In this blog post, which was published in the Data Science area of the popular website KDnuggets.com, Data Culpa CTO explains why data quality requires its own hierarchy of needs. Here’s an excerpt:
Maslow identified a hierarchy of needs for human beings, beginning with a broad base of physiological needs such as food and shelter, rising through social needs, and capping off with creativity and self-realization.
Data teams have their own hierarchy of needs focused on making sure the data is right. Having worked with data engineers and data scientists in companies large and small, here’s how I would describe a data team’s hierarchy of needs for data quality, starting at the ground floor with data freshness, where we determine whether or not we have the data we need in the first place.
Ideally, a team should have tools in place to measure data quality at each of these levels.
Layer 1: Data Freshness
To have good quality data, you have to make sure you have data in the first place.

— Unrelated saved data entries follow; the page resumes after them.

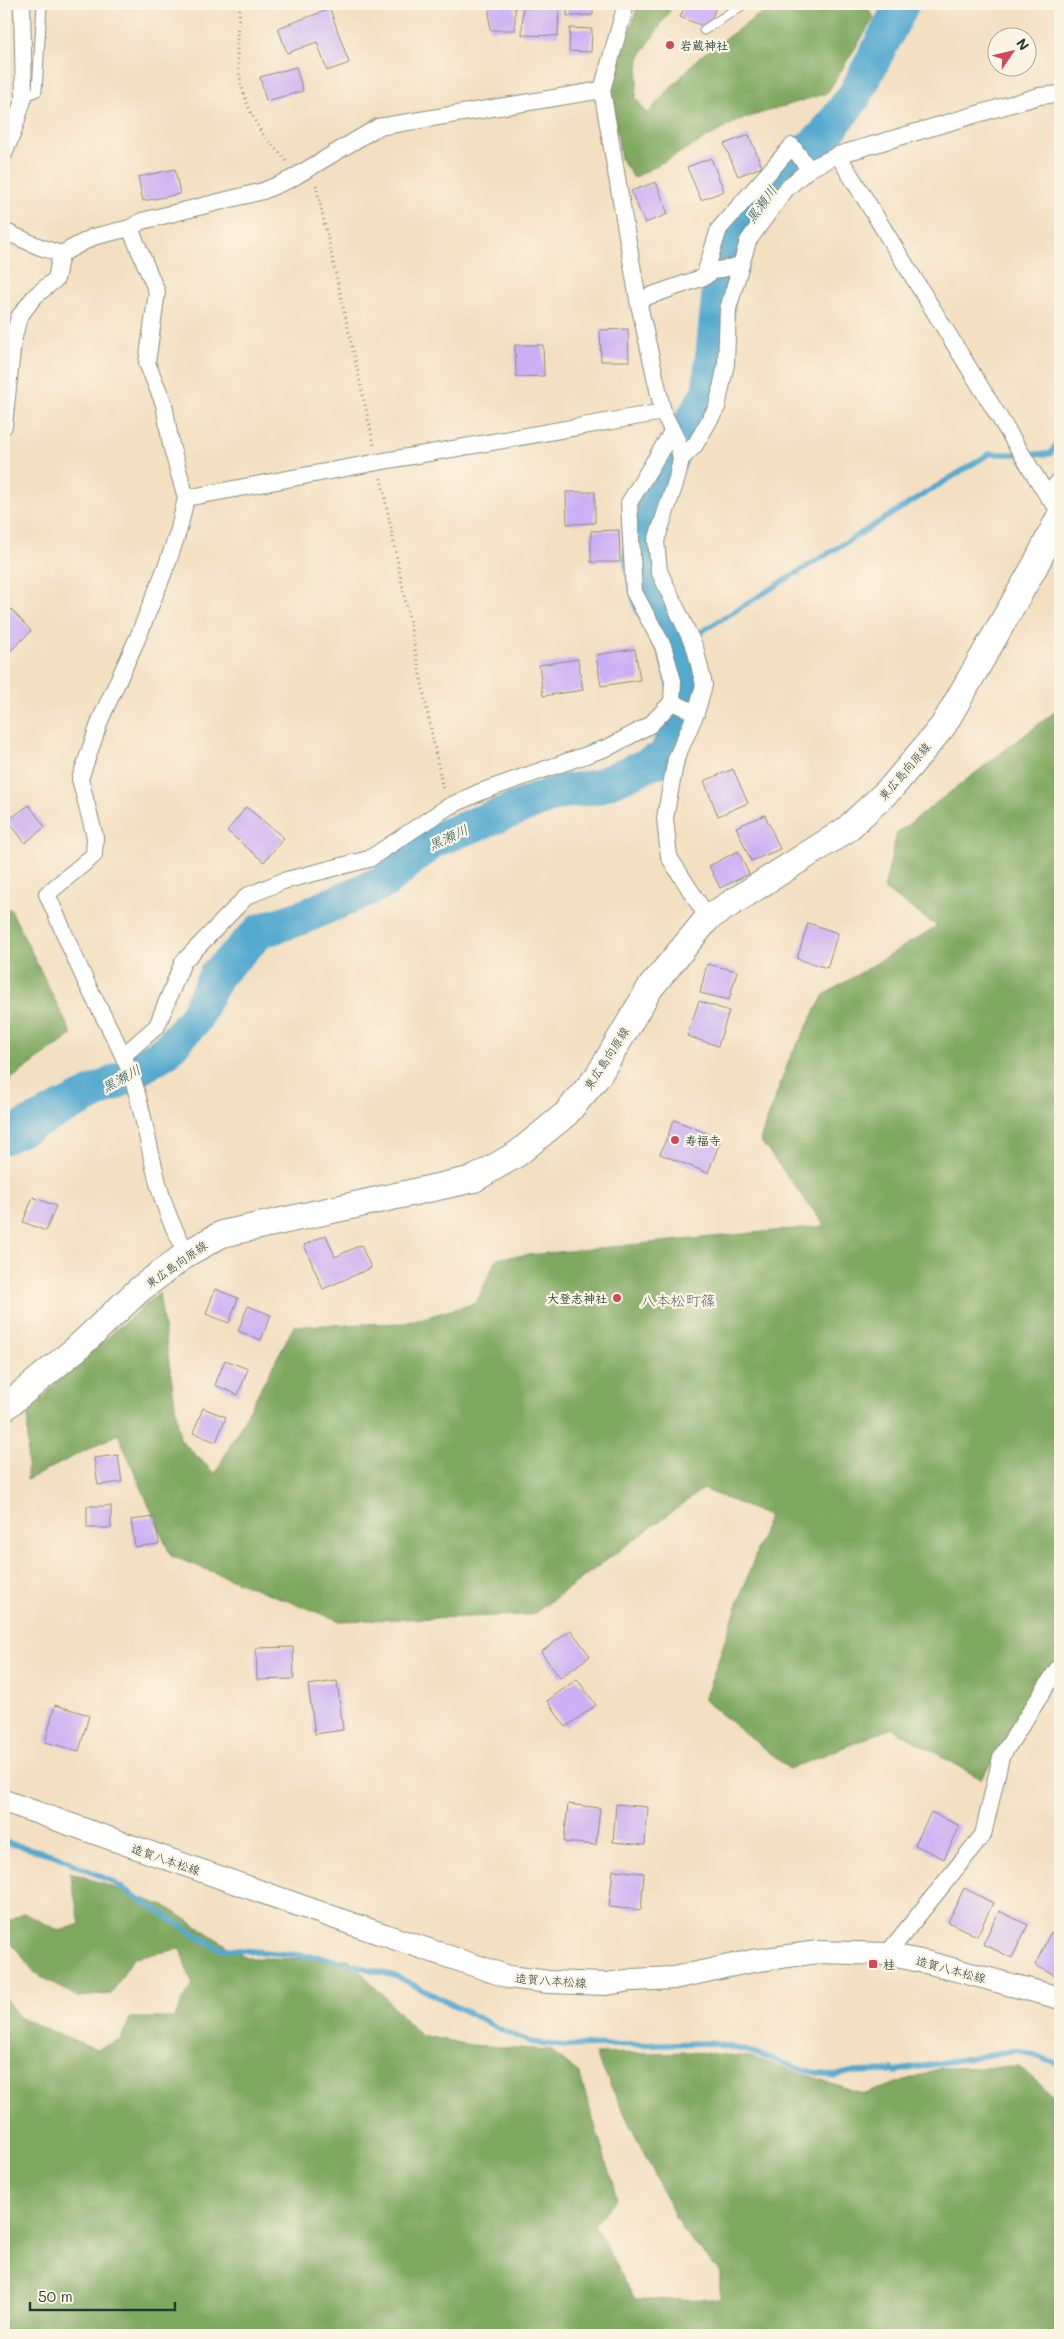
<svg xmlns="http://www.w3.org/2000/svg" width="1064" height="2339" viewBox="0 0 1064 2339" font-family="Mali,'Klee One',sans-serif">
<rect width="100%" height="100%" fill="#fcf5e5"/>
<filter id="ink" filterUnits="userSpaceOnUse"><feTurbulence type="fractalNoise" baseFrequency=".02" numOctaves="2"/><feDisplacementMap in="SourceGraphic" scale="10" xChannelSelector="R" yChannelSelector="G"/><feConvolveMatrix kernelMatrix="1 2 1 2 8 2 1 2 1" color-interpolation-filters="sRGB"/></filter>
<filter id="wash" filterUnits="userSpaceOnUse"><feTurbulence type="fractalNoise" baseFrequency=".0096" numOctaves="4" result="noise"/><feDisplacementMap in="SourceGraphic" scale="20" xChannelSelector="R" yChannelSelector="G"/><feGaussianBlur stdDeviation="1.12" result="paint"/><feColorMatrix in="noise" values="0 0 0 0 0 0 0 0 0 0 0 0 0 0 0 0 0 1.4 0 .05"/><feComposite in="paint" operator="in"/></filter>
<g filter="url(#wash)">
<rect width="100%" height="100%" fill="#f3dfc1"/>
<g fill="#7ea75e" stroke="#4e7249">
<polygon points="638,4 674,4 639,58 636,98 647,114 698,58 757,16 778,4 865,4 874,18 827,93 739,120 634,178 621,159 611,91"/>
<polygon points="1060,708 1060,1656 981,1779 892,1728 789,1769 704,1700 769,1516 703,1489 532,1615 340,1621 171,1556 118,1434 27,1480 28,1415 59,1379 159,1293 180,1439 215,1474 294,1326 405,1323 476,1303 497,1258 825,1226 760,1140 789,1060 824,995 937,926 884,889 897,833"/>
<polygon points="4,907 11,910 72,1035 4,1084"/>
<polygon points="70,1872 167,1907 246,1958 349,1959 420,2035 470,2045 549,2050 579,2073 617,2198 594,2225 635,2300 720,2299 720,2272 682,2230 595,2054 691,2052 750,2057 865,2094 940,2068 1019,2067 1060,2101 1060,2335 4,2335 4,1996 18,2017 96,2049 121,2040 130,2018 174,2018 192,1984 180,1949 134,1957 111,1994 78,1997 35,1973 4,1933 4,1924 24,1913 60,1931 80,1924"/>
</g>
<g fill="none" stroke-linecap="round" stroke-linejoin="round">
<g stroke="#52a9cf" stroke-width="5.5">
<polyline points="675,648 989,454 1050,454 1060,438"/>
<polyline points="4,1842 54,1855 111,1881 197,1936 218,1948 322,1957 398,1977 498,2028 529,2042 564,2046 710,2043 744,2050 807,2071 835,2076 850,2072 891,2071 892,2069 895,2071 1016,2050 1060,2064"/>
</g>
<g stroke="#52a9cf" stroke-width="35">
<polyline points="686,432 709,391 723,254 786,169 824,136 855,95 902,4"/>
<polyline points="4,1137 122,1079 166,1051 194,1020 216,975 260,931 303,917 384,882 432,841 559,792 596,787 666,757 686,695 675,648 650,603 640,561 642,511 646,497 671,458"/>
</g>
</g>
<g id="blocks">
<g fill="#cab0f4">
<polygon points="489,4 515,4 515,30 490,30"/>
<polygon points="523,4 559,4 558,36 522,35"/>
<polygon points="567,4 593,4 593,15 567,16"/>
<polygon points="686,4 717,4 708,28 680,17"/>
<polygon points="330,9 349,63 327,71 317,42 287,53 278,28"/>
<polygon points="570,28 592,29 591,52 569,51"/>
<polygon points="296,67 303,91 266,101 260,77"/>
<polygon points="749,135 762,167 738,176 724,144"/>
<polygon points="711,158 724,191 701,200 687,167"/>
<polygon points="175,169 180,194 143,201 138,177"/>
<polygon points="656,182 668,214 645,223 631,191"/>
<polygon points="628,329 629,361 601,361 600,330"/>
<polygon points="515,345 543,345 544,376 516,377"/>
<polygon points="566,492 595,492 595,523 567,524"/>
<polygon points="619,530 620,562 591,562 591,531"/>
<polygon points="10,608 31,631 4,657 4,614"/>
<polygon points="635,649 640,680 601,686 596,655"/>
<polygon points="578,659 583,690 543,696 539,665"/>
<polygon points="733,769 748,803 718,816 704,781"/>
<polygon points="29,805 45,827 25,843 8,820"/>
<polygon points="246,807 284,838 264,862 227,831"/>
<polygon points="765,815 780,849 751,861 736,827"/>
<polygon points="738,851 749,874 720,888 709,866"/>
<polygon points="808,923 838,933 827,968 797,959"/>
<polygon points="707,964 737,971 729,1000 700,993"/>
<polygon points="699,1001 729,1011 718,1046 687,1036"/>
<polygon points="674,1120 721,1139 708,1173 660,1154"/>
<polygon points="33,1197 56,1206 46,1231 23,1222"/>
<polygon points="326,1235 335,1257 361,1245 371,1268 323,1289 304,1245"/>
<polygon points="215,1289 238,1298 229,1323 206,1314"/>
<polygon points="248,1306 271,1315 261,1340 238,1331"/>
<polygon points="225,1360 248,1369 238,1395 215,1385"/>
<polygon points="203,1408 226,1417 216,1442 193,1433"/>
<polygon points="118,1455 122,1482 98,1485 94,1458"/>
<rect x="87" y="1506" width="24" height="22"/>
<polygon points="155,1517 159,1544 135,1547 131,1520"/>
<polygon points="571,1630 590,1656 560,1678 541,1652"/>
<polygon points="293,1647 294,1679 257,1680 256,1648"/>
<polygon points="577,1679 596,1705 566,1727 547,1701"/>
<polygon points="337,1681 343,1730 315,1734 308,1685"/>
<polygon points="55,1705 89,1715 79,1751 45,1742"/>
<polygon points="568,1804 600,1808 596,1845 564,1842"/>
<polygon points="616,1804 648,1807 645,1845 613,1842"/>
<polygon points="931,1812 960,1826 944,1859 915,1845"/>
<polygon points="613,1870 644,1873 641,1910 609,1907"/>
<polygon points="964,1888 993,1903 977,1936 948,1922"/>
<polygon points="999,1911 1028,1925 1012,1958 983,1944"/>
<polygon points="1051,1932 1060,1937 1060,1978 1035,1965"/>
</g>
</g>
</g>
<g filter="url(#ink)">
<use href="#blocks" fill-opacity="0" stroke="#898e7a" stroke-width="1"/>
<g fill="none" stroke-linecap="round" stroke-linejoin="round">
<defs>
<g id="service">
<polyline points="704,30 744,4"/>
<polyline points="24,97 37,91 42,4"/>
</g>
<g id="minor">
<polyline points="626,4 602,90 638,300 663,412 677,440 681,459 677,478 656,541 659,571 695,648 704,685 696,713 676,759 665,818 669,857 708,918"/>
<polyline points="4,154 12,135 24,97 22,4"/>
<polyline points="838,155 1047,495 1060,511"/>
<path d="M130 228 157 292 147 363 164 404 171 445 186 498 179 529 168 562 138 637 101 718 80 779 95 837 94 855 47 894C61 925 74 957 89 988 104 1019 122 1048 133 1080 151 1136 154 1204 188 1253"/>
<polyline points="4,231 40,247 61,254 93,237 130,228 142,221 263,191 291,179 378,127 602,90"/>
<polyline points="704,277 713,271 741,265"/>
<polyline points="638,300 704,277 719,229 792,146 809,169"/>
<polyline points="4,426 13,341 19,317 35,296 56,279 61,254"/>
<polyline points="681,459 695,445 717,407 726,364 728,309 748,241 786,189 809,169 838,155 1039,96 1060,94"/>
<polyline points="1047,495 1060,480"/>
<polyline points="186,498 378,462 663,412"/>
<polyline points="672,702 673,681 663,646 634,592 629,503 672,432"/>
<polyline points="124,1055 157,1026 183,962 247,896 283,881 369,859 446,808 480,792 609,747 650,725 672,702 696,713"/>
<polyline points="887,1954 983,1835 1001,1757 1060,1665"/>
</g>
<polyline id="secondary" points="4,1801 355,1925 509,1977 549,1982 606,1984 632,1980 674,1978 752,1961 818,1952 887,1954 930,1963 1060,1998"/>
<polyline id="primary" points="4,1408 76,1349 140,1289 188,1253 222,1234 474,1179 517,1154 566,1114 598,1076 650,988 708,918 846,830 892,787 943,726 1035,566 1060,516"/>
</defs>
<use href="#service" stroke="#898e7a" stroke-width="11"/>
<use href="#minor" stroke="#898e7a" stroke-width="18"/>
<use href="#secondary" stroke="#898e7a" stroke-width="24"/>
<use href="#primary" stroke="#898e7a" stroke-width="28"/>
<g stroke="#898e7a" stroke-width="3" stroke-dasharray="1 4" stroke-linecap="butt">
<path d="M241 4C233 46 236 90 259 128 266 141 279 150 286 161"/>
<polyline points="316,185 374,445"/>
<polyline points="381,478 443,790"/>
</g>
<use href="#service" stroke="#fff" stroke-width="9"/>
<use href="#minor" stroke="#fff" stroke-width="16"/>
<use href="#secondary" stroke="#fff" stroke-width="22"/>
<use href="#primary" stroke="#fff" stroke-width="26"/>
</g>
</g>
<g fill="#d1495b" stroke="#fcf5e5" stroke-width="2">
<circle cx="670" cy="45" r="5"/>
<circle cx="675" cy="1140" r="5"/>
<circle cx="617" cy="1298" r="5"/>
<rect x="868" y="1959" width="10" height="10" rx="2.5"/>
</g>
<g text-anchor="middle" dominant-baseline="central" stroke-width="4.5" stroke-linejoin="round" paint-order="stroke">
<g font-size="12" font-weight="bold" fill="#1f3d34" stroke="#fcf5e5" text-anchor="start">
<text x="680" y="45">岩蔵神社</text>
<text x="685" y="1140">寿福寺</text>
<text x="607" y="1298" text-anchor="end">大登志神社</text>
<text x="883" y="1964">桂</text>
</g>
<g font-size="12" fill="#1f3d34" stroke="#fcf5e5">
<text transform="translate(904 771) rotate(-49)">東広島向原線</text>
<text transform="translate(606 1058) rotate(-57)">東広島向原線</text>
<text transform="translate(176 1264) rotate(-35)">東広島向原線</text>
<text transform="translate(166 1859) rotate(19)">造賀八本松線</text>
<text transform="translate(951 1969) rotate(15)">造賀八本松線</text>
<text transform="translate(551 1980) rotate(4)">造賀八本松線</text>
</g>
<g font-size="14" font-style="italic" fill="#2e5d62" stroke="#fcf5e5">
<text transform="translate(761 204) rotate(-54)">黒瀬川</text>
<text transform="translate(448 837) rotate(-25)">黒瀬川</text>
<text transform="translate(121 1078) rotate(-29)">黒瀬川</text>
</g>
<g font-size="15" fill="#5b6577" stroke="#fcf5e5">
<text x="678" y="1300">八本松町篠</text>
</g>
</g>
<rect width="1064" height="2339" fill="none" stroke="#fcf5e5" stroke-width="20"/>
<g transform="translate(1012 52) rotate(55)"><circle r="24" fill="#fcf5e5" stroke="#a4ab9e"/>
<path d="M0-4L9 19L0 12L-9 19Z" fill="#d1495b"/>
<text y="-8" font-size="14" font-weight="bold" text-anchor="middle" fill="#1f3d34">N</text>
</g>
<path d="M30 2302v8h145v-8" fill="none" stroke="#1f3d34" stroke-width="2.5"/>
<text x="38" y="2302" font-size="15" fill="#1f3d34" stroke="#fcf5e5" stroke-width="4" paint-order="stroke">50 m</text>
</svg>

Did your pipeline run? If so, when? Did the pipeline produce new data, or did it produce the same data as a previous run? To check for stale data, one must proceed carefully and extensively to identify stuck data feeds. It’s easy to detect that nothing has updated, but in many cases, a sequence number or timestamp movement doesn’t mean that the rest of the data has moved.
Layer 2: Data Volumes
Once data freshness is established, the next need to address concerns data volumes. We might ask questions such as:
- Are the data volumes in line with what we expected?
- If data volumes vary, are they in line with trends we’ve already observed in our business, such as little activity on weekends or in the middle of the night?
In some businesses, such as retailers, holidays and run up to holidays may have different volumes. Depending on the application, analyzing data volumes might require robust data models that consider multiple features.